Because we use both of our ears to localize sounds, drown out background noise, and increase the sound quality of what we naturally hear, it is crucial that those who have suffered hearing loss in both ears use two devices instead of one. After all, the combination of what is heard in both ears provides a dual ear-brain connection that rehabilitates the pathways that are used for learning and language.
4. Only the elderly should worry about this.
There are nearly 48 million people over the age of 12 with aural issues great enough to hinder their communication abilities.
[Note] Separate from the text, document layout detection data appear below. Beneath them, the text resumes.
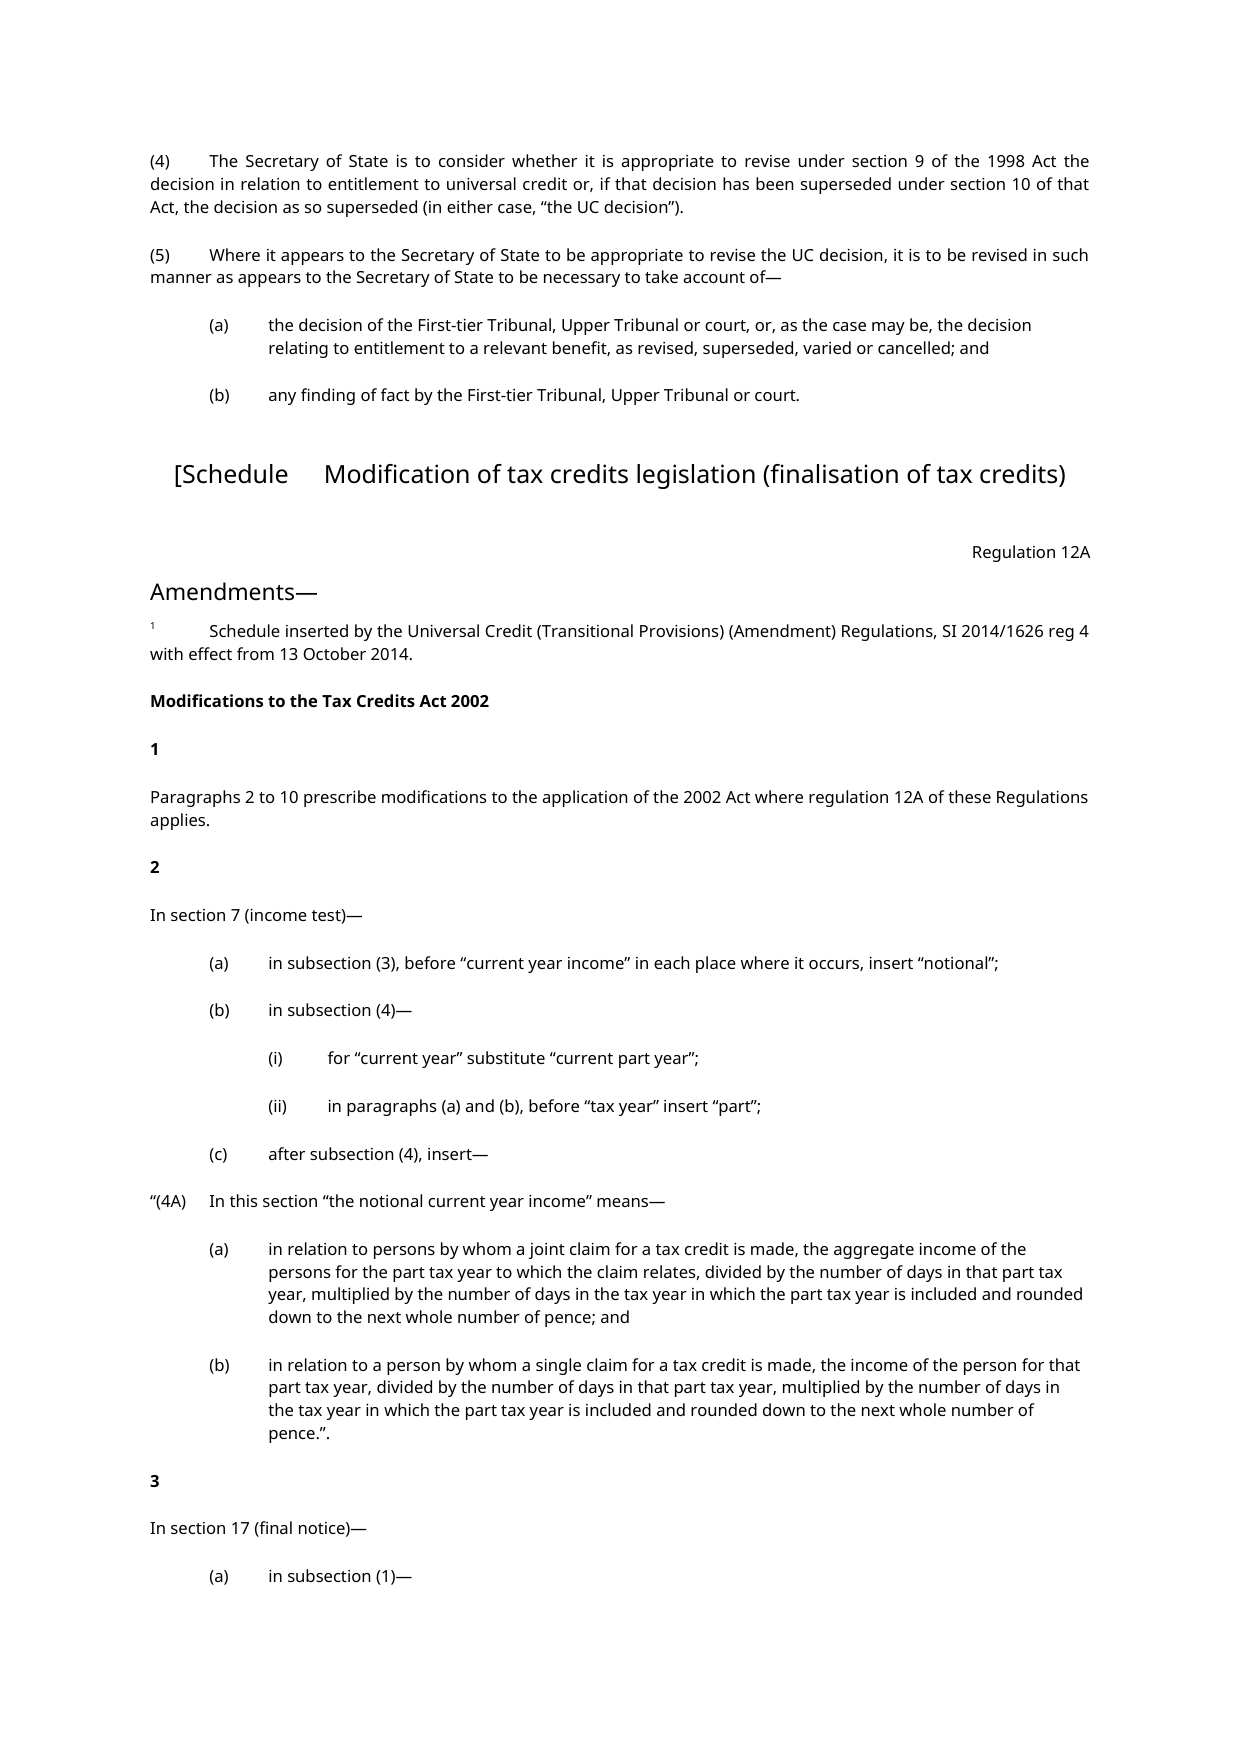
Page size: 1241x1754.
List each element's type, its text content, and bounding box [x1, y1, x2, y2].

text (b) in subsection (4)— [209, 999, 1090, 1022]
text “(4A) In this section “the notional current year income” means— [150, 1190, 1090, 1213]
text (5) Where it appears to the Secretary of State to be appropriate to revise the UC decision, it is to be revised in such manner as appears to the Secretary of State to be necessary to take account of— [150, 243, 1090, 288]
text (a) in subsection (3), before “current year income” in each place where it occurs, insert “notional”; [209, 951, 1090, 974]
text (ii) in paragraphs (a) and (b), before “tax year” insert “part”; [268, 1094, 1090, 1117]
text 2 [150, 856, 1090, 879]
text Paragraphs 2 to 10 prescribe modifications to the application of the 2002 Act where regulation 12A of these Regulations applies. [150, 786, 1090, 831]
text (i) for “current year” substitute “current part year”; [268, 1047, 1090, 1069]
text (a) in relation to persons by whom a joint claim for a tax credit is made, the aggregate income of the persons for the part tax year to which the claim relates, divided by the number of days in that part tax year, multiplied by the number of days in the tax year in which the part tax year is included and rounded down to the next whole number of pence; and [209, 1238, 1090, 1328]
text Modifications to the Tax Credits Act 2002 [150, 690, 1090, 713]
text Regulation 12A [150, 541, 1090, 563]
text Amendments— [150, 576, 1090, 607]
text In section 17 (final notice)— [150, 1517, 1090, 1540]
text 1 [150, 738, 1090, 761]
text (a) in subsection (1)— [209, 1565, 1090, 1587]
text (c) after subsection (4), insert— [209, 1142, 1090, 1165]
text (b) in relation to a person by whom a single claim for a tax credit is made, the income of the person for that part tax year, divided by the number of days in that part tax year, multiplied by the number of days in the tax year in which the part tax year is included and rounded down to the next whole number of pence.”. [209, 1353, 1090, 1444]
text (b) any finding of fact by the First-tier Tribunal, Upper Tribunal or court. [209, 384, 1090, 407]
text (4) The Secretary of State is to consider whether it is appropriate to revise under section 9 of the 1998 Act the decision in relation to entitlement to universal credit or, if that decision has been superseded under section 10 of that Act, the decision as so superseded (in either case, “the UC decision”). [150, 150, 1090, 218]
text In section 7 (income test)— [150, 904, 1090, 926]
text 1 Schedule inserted by the Universal Credit (Transitional Provisions) (Amendment) Regulations, SI 2014/1626 reg 4 with effect from 13 October 2014. [150, 620, 1090, 665]
text [Schedule Modification of tax credits legislation (finalisation of tax credits) [150, 457, 1090, 491]
text 3 [150, 1469, 1090, 1492]
text (a) the decision of the First-tier Tribunal, Upper Tribunal or court, or, as the case may be, the decision relating to entitlement to a relevant benefit, as revised, superseded, varied or cancelled; and [209, 313, 1090, 359]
That is approximately one in five people. Also, it is important to note that 65% of those in any age range with difficulties are under the age of 65. Six million of those are between the ages of 18 and 44. These types of limitations need to be dealt with, regardless of age, or they may adversely affect social interactions, personal safety, and occupational and educational performance.
5. They make horrible sounds and give feedback that can be deafening.
This used to true, but there have been several advances in the technology that is currently being used. They no longer squawk or hiss, and are up to 99% free of feedback. As a matter of fact, many models now come with feedback cancelation as a common feature.
If you feel that you may need hearing aids, it is always best to make an immediate appointment with your audiologist. He or she can conduct an in-depth screening and determine which course of treatment will best suit your needs. The doctor can also address any questions that you may have concerning any audiology myths that may be confusing to you.